## Task list:
1. Would you copy, word for word, the part of the article on Europe's power market between "As Europe’s power" and "this growing need.", inclusive?
2. What years are mentioned in the article on Europe's power market? List every one.

As Europe’s power market changes, combined heat and power plants such as those used in district heating networks are increasingly called on to help balance the grid. Adam Rajewski and Hanna Alavillamo discuss how dynamic district heating plants can address this growing need.
Europe’s electricity market is changing – due largely to an increasing amount of variable renewable energy production, such as wind and solar. The positive side to this trend is the reduced amount of greenhouse gas emissions; the European Union is well on track to meet its target to reduce CO2 emissions by 20% from 1990 levels by 2020. In 2013, EU emissions fell by 1.8% compared to the previous year, bringing the total reduction up to 19% compared to 1990. In October 2014, EU leaders decided that the Union shall further reduce greenhouse gas emissions, down to 40% of 1990 levels by 2030.
The positive change in emissions reduction has led to some other challenges: high, unpredictable peaks and dips in electricity production. The power system must be kept in balance, which causes problems for traditional power plants such as coal-fired, nuclear and combined-cycle gas turbines (CCGT), as they are not able to react to variations in electricity output as fast as they should. If not enough electricity is produced to the grid, there will be blackouts. If too much is produced, it has to be consumed somehow, which means it has to be sold to another grid, stored (e.g., by pumping hydro), or – as it often is – curtailed. This has further led to extreme variations in electricity prices.
When there is a lot of wind and solar power available and not so much consumption, the real-time retail electricity price might even be negative. If, on the other hand, there is no wind or solar power available and demand is high, the spot price of electricity will rise dramatically. In order to keep the power system in balance and also make the most of the high price peaks, more flexible electricity production capacity is needed. Increasing variations in electricity consumption further add pressure for increased flexibility.
According to the International Energy Agency (IEA), internal combustion engine (ICE)-based power plants have excellent capabilities in balancing the electricity network, thus enabling the maximum penetration of renewable energy production into the system, and also allowing traditional power plants to run at optimal capacity. These flexible power plants can start up to full load in only a few minutes when there is shortage in electricity production and/or when the electricity price is high. When the requirement and/or price drops again, the ICE power plants can ramp down almost immediately. This not only benefits the environment by taking the maximal output from renewables, but also causes dramatic savings for both the grid and power plant owners, and also to the electricity customers.

## Data extract:

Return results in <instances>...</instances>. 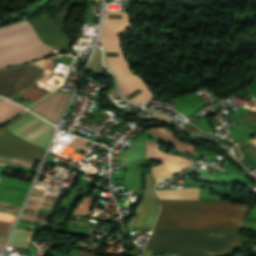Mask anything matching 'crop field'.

## Solutions to each task:
1.
As Europe’s power market changes, combined heat and power plants such as those used in district heating networks are increasingly called on to help balance the grid. Adam Rajewski and Hanna Alavillamo discuss how dynamic district heating plants can address this growing need.

2. 1990, 2020, 2013, 2014, 2030